Do caráter de urgência que se apresenta à primeira vista em nossos pacientes, desdobra-se, pelo método psicanalítico, no que está para ser visto. O querer, está associado ao apagar o fogo, uma demanda imediata e surpreende analista e analisando com o soprar as cinzas, a demanda de análise.

Descobrimos com o Plantão Recepção, que ele é a porta aberta para os estudantes que nos procuram. Sabemos que a porta é uma grande função simbólica, talvez a função simbólica por excelência, em que há de se manter acesa a chama da postura metodológica a fim de sustentar o não instituído, por tempo suficiente ao trabalho de analise.

 

REFERÊNCIA BIBLIOGRÁFICA

CESAROTO, O; LEITE, M.P.S. O que é Psicanálise. São Paulo: Brasiliense, 1987.

FREUD, S. Sobre o Início do Tratamento. In: Edição Standard Brasileira das Obras Psicológicas Completas de Sigmund Freud. V. XII. Rio de Janeiro: Imago, 1913.

HERRMANN, F. O método da Psicanálise. In: Introdução A Teoria Dos Campos. São Paulo: Casa do Psicólogo, 2001. p. 49-63.

MANNONI, O. A Adolescência é "Analisável"? In : Um Espamto Tão Intenso. Rio de Janeiro: Campus, 1992. p.114.

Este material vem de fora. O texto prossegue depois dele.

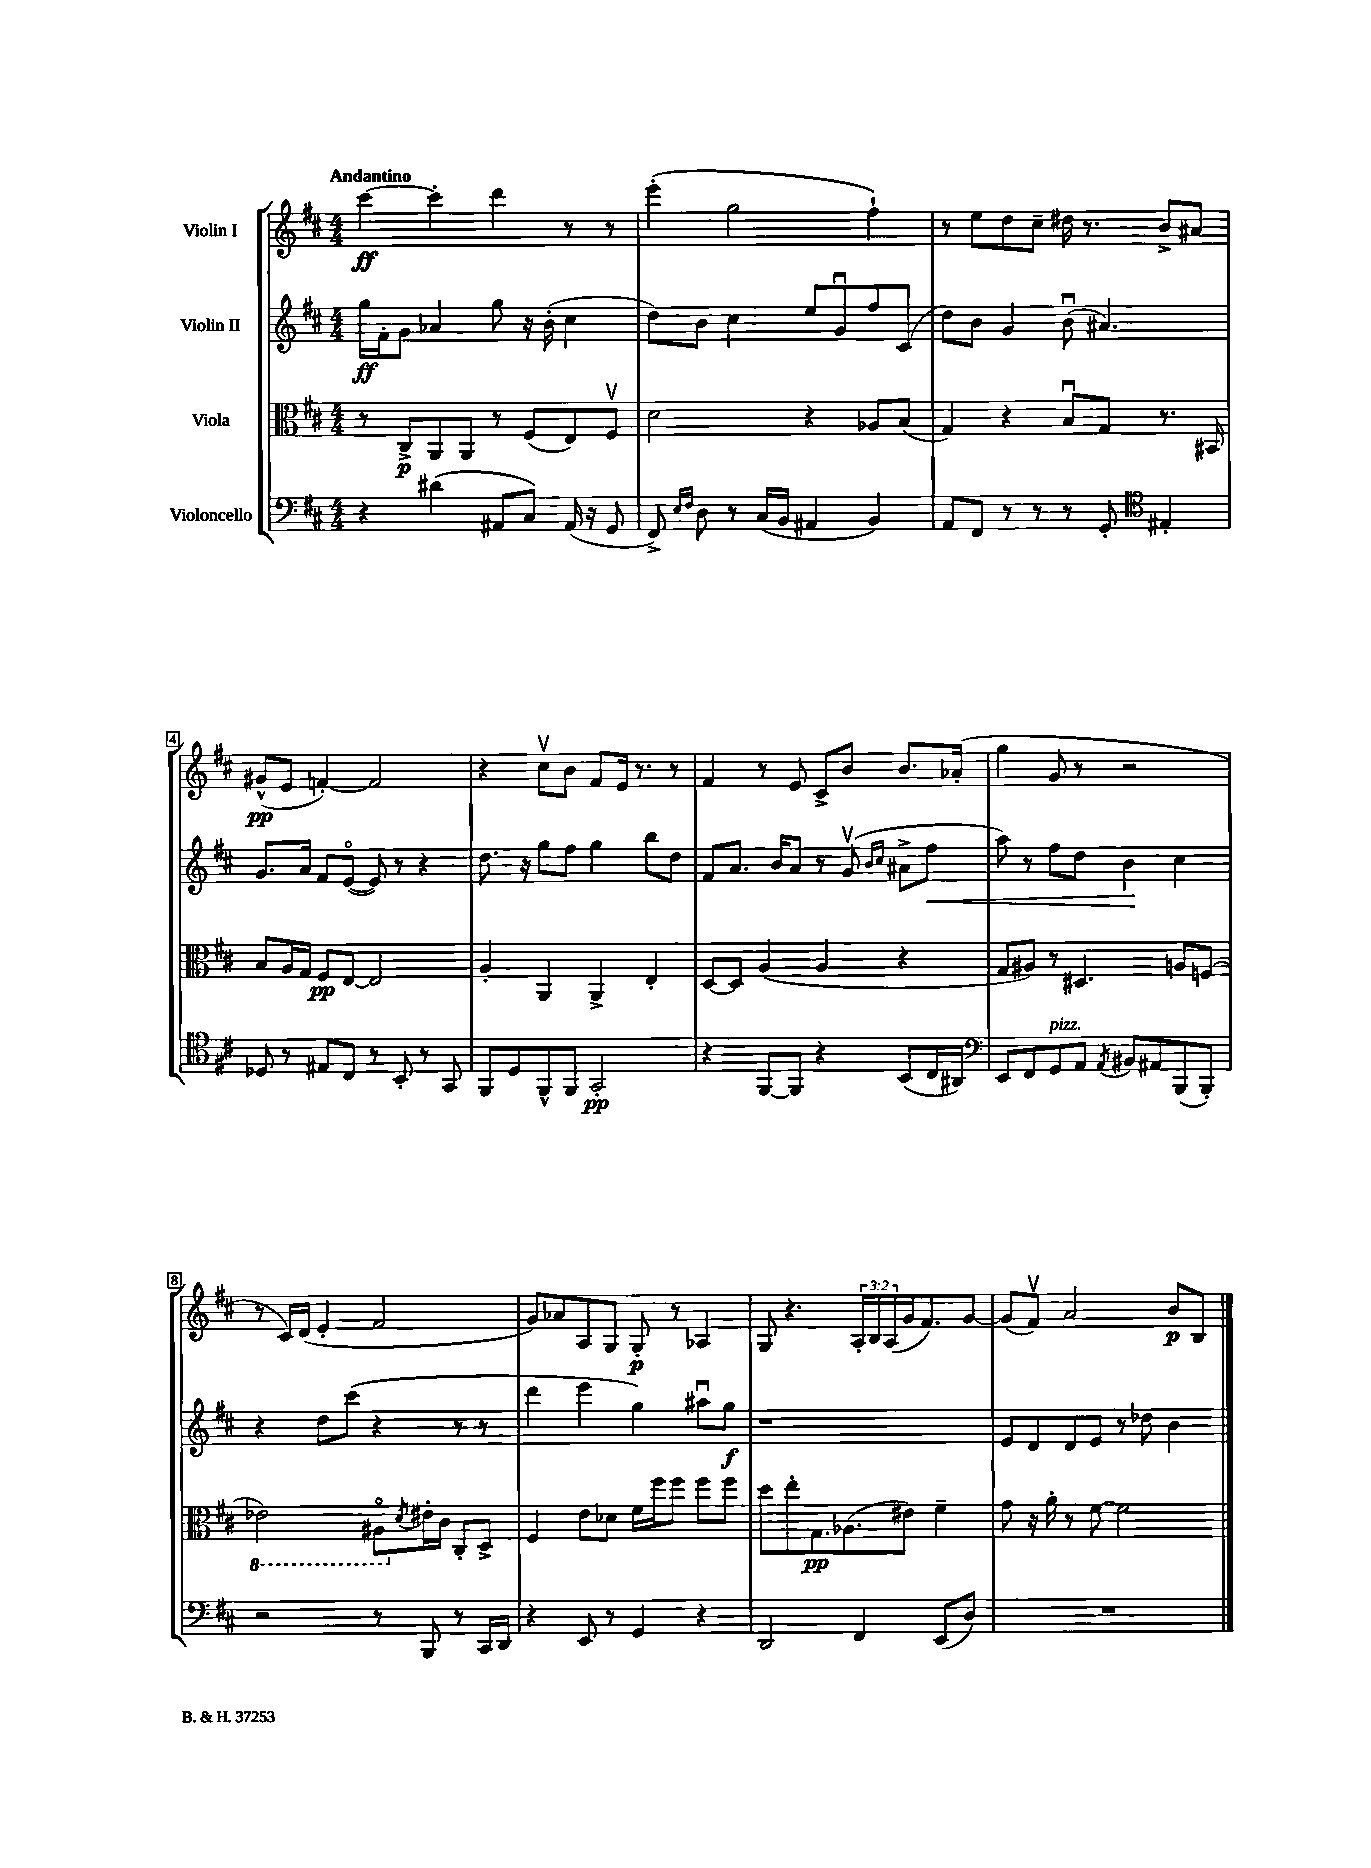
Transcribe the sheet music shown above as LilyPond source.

<<
\new StaffGroup <<
\new Staff = "s0" \with { instrumentName = "Violin I" } {
    \clef treble \key d \major \numericTimeSignature \time 4/4 \override Staff.TupletNumber.text = #tuplet-number::calc-fraction-text \tempo "Andantino"
    cis'''4~\ff cis'''4-. d'''4 r8 r8 |
    e'''4-.( g''2 fis''4-!) |
    r8 e''8 d''8 cis''8-- dis''16 r8. b'8-> ais'8 |
    gis'8-^\pp( e'8 f'4~-.) f'2 |
    r4 cis''8\upbow b'8 fis'8 e'16 r8. r8 |
    fis'4 r8 e'8 cis'8-> b'8 b'8. aes'16-.( |
    g''4 g'8 r8 r2 |
    r8 cis'16) d'16( e'4-. fis'2 |
    g'8) aes'8 a8 g8 g8-.\p r8 aes4 |
    g8 r4. \tuplet 3/2 { a16-. b16 a16( } g'16 fis'8.) g'8~ |
    g'8( fis'8\upbow) a'2 b'8\p b8 \bar "|." |
}
\new Staff = "s1" \with { instrumentName = "Violin II" } {
    \clef treble \key d \major \numericTimeSignature \time 4/4
    g''16\ff fis'16-. g'8 aes'4 g''8 r16 b'16-.( cis''4 |
    d''8) b'8 cis''4 e''8 g'8\downbow fis''8 cis'8( |
    d''8) b'8 g'4 b'8\downbow( ais'4.) |
    g'8. a'16 fis'8 e'8~\flageolet( e'8) r8 r4 |
    d''8. r16 g''8 fis''8 g''4 b''8 d''8 |
    fis'8 a'8. b'16 a'8 r8 g'8\upbow( \grace { b'16 cis''16 } ais'8-> fis''8\< |
    a''8) r8 fis''8 d''8 b'4\! cis''4 |
    r4 d''8 cis'''8( r4 r8 r8 |
    d'''4 e'''4 g''4) ais''8\downbow g''8\f |
    r1 |
    e'8 d'8 d'8 e'8 r8 des''8 b'4 \bar "|." |
}
\new Staff = "s2" \with { instrumentName = "Viola" } {
    \clef alto \key d \major \numericTimeSignature \time 4/4
    r8 cis8->\p a,8 a,8 r8 fis8( e8) fis8\upbow |
    d'2 r4 aes8 b8( |
    g4) r4 b8\downbow g8 r8. bis,16 |
    b8 a16 g16 fis8\pp e8~ e2 |
    a4-. a,4 a,4-> e4-. |
    d8~ d8 a4( a4 r4 |
    g8 ais8) r8 dis4. a8 f8( |
    \ottava #-1 ees2) ais,8\flageolet \ottava #0 \acciaccatura { d'8 } eis'16-. cis'16 cis8-. d8-> |
    fis4 e'8 des'8 fis'16 fis''16 fis''8 fis''8 fis''8 |
    d''8 e''8-. g8.\pp aes8.( eis'8) fis'4-- |
    g'8 r16 a'16-. r8 fis'8~ fis'2 \bar "|." |
}
\new Staff = "s3" \with { instrumentName = "Violoncello" } {
    \clef bass \key d \major \numericTimeSignature \time 4/4
    r4 dis'4( ais,8 cis8) ais,16( r16 g,8 |
    fis,8->) \grace { e16 fis16 } d8 r8 cis16( b,16 ais,4 b,4) |
    a,8 fis,8 r8 r8 r8 g,8-. \clef tenor eis4-. |
    des8 r8 eis8 cis8 r8 b,8-. r8 g,8 |
    fis,8 d8 fis,8-^ fis,8 g,2-.\pp |
    r4 fis,8~ fis,8 r4 b,8( cis16 ais,16) |
    \clef bass e,8 fis,8 g,8^\markup { \italic "pizz." } a,8 \acciaccatura { a,8 } bis,8 ais,8 b,,8( b,,8-.) |
    r2 r8 b,,8 r8 cis,16 d,16 |
    r4 e,8 r8 g,4 r4 |
    d,2 fis,4 e,8( d8) |
    R1 \bar "|." |
}
>>
>>
\layout { \context { \Score \override BarNumber.stencil = #(make-stencil-boxer 0.1 0.3 ly:text-interface::print) } }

QUINET, A. As Funções das Entrevistas Preliminares. In: As 4+1 Condições da Analise. Rio de Janeiro: Jorge Zahar, 2000.

 

 

Eixo Temático: Modelos de Intervenção: os diferentes settings do atendimento do adolescente.
1 modalidade de atendimento em até três sessões com caráter de primeiras entrevistas, o aluno que chega ao setor é recebido para uma primeira escuta, sendo posteriormente encaminhado.